III. LES SECTEURS PROTÉGÉS ET ADAPTÉS : DES MODÈLES UNIQUES À PRÉSERVER
A. LA CRÉATION DES ENTREPRISES ADAPTÉES A PERMIS UNE RÉPONSE ADAPTÉE AUX BESOINS DES TRAVAILLEURS HANDICAPÉS À LA FRONTIÈRE ENTRE MILIEU PROTÉGÉ ET MILIEU ORDINAIRE
La loi du 11 février 2005 a porté une réforme des ateliers protégés, en créant les entreprises adaptées (EA) et en leur conférant le statut juridique d'entreprise.
Les entreprises adaptées ont donc une vocation commerciale concurrentielle, conjuguée avec une mission sociale puisqu'elles doivent employer au moins 55 % de travailleurs handicapés.

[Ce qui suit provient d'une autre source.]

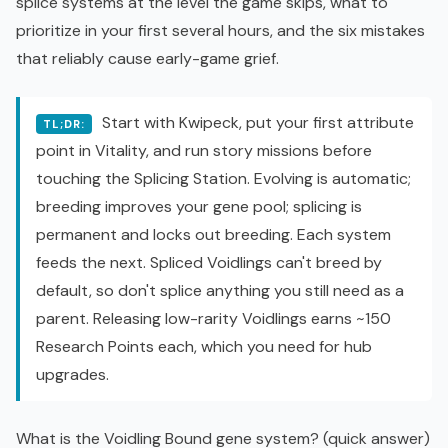
splice systems at the level the game skips, what to
prioritize in your first several hours, and the six mistakes
that reliably cause early-game grief.
Start with Kwipeck, put your first attribute
TL;DR:
point in Vitality, and run story missions before
touching the Splicing Station. Evolving is automatic;
breeding improves your gene pool; splicing is
permanent and locks out breeding. Each system
feeds the next. Spliced Voidlings can't breed by
default, so don't splice anything you still need as a
parent. Releasing low-rarity Voidlings earns ~150
Research Points each, which you need for hub
upgrades.
What is the Voidling Bound gene system? (quick answer)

Ces travailleurs sont donc régis par le droit du travail du milieu dit ordinaire, tout en bénéficiant d'un environnement adapté à leurs besoins, leur permettant ainsi d'obtenir ou de conserver un emploi.
Les EA soutiennent donc le projet professionnel des travailleurs handicapés, et permet sa réalisation au sein de l'entreprise, ou même en vue d'une mobilité vers une entreprise classique - auquel cas l'EA peut conserver un rôle d'accompagnement dans cette mobilité.

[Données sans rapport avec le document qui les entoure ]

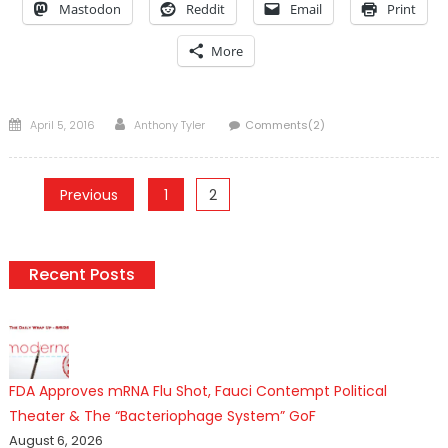
Mastodon
Reddit
Email
Print
More
Posted
Author
April 5, 2016
Anthony Tyler
Comments(2)
on
Posts
Previous
1
2
pagination
Recent Posts
FDA Approves mRNA Flu Shot, Fauci Contempt Political
Theater & The “Bacteriophage System” GoF
August 6, 2026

Pour financer cette mission d'accompagnement faisant l'objet d'un contrat pluriannuel d'objectifs et de moyens (CPOM), l'État verse aux EA deux aides différentes :
- une aide au poste forfaitaire, correspondant à 80 % du Smic brut, et permettant d'assurer une rémunération au moins égale au Smic pour les travailleurs des EA ;
- une subvention spécifique destinée à renforcer l'encadrement des travailleurs handicapés.

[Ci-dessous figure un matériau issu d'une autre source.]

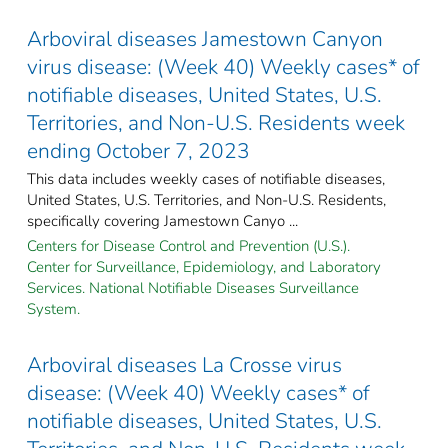
Arboviral diseases Jamestown Canyon
virus disease: (Week 40) Weekly cases* of
notifiable diseases, United States, U.S.
Territories, and Non-U.S. Residents week
ending October 7, 2023
This data includes weekly cases of notifiable diseases,
United States, U.S. Territories, and Non-U.S. Residents,
specifically covering Jamestown Canyo ...
Centers for Disease Control and Prevention (U.S.).
Center for Surveillance, Epidemiology, and Laboratory
Services. National Notifiable Diseases Surveillance
System.
Arboviral diseases La Crosse virus
disease: (Week 40) Weekly cases* of
notifiable diseases, United States, U.S.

Cette création portée par la loi du 11 février 2005 connaît un franc succès, puisqu'il existe à ce jour près de 800 entreprises adaptées, nombre en croissance continue depuis dix ans.
B. LES ÉSAT : UN PROJET D'ACCOMPAGNEMENT PAR L'EMPLOI AU DÉFI DU RAPPROCHEMENT DU DROIT ORDINAIRE DU TRAVAIL
1. Les Ésat proposent un accompagnement par le travail des personnes en situation de handicap
Établissement social et médico-social95(*), l'Ésat se démarque des autres offres en matière du handicap par la place accordée au travail dans le projet d'accompagnement. Les Ésat offrent aux personnes en situation de handicap des possibilités d'activités diverses à caractère professionnel, ainsi qu'un soutien médico-social et éducatif, en vue de favoriser leur épanouissement personnel et social. C'est la commission des droits et de l'autonomie des personnes handicapées (CDAPH) qui, lorsqu'elle constate une capacité de travail réduite au sens du droit du travail96(*), oriente la personne concernée en Ésat, selon le souhait qu'elle a exprimé dans son projet de vie.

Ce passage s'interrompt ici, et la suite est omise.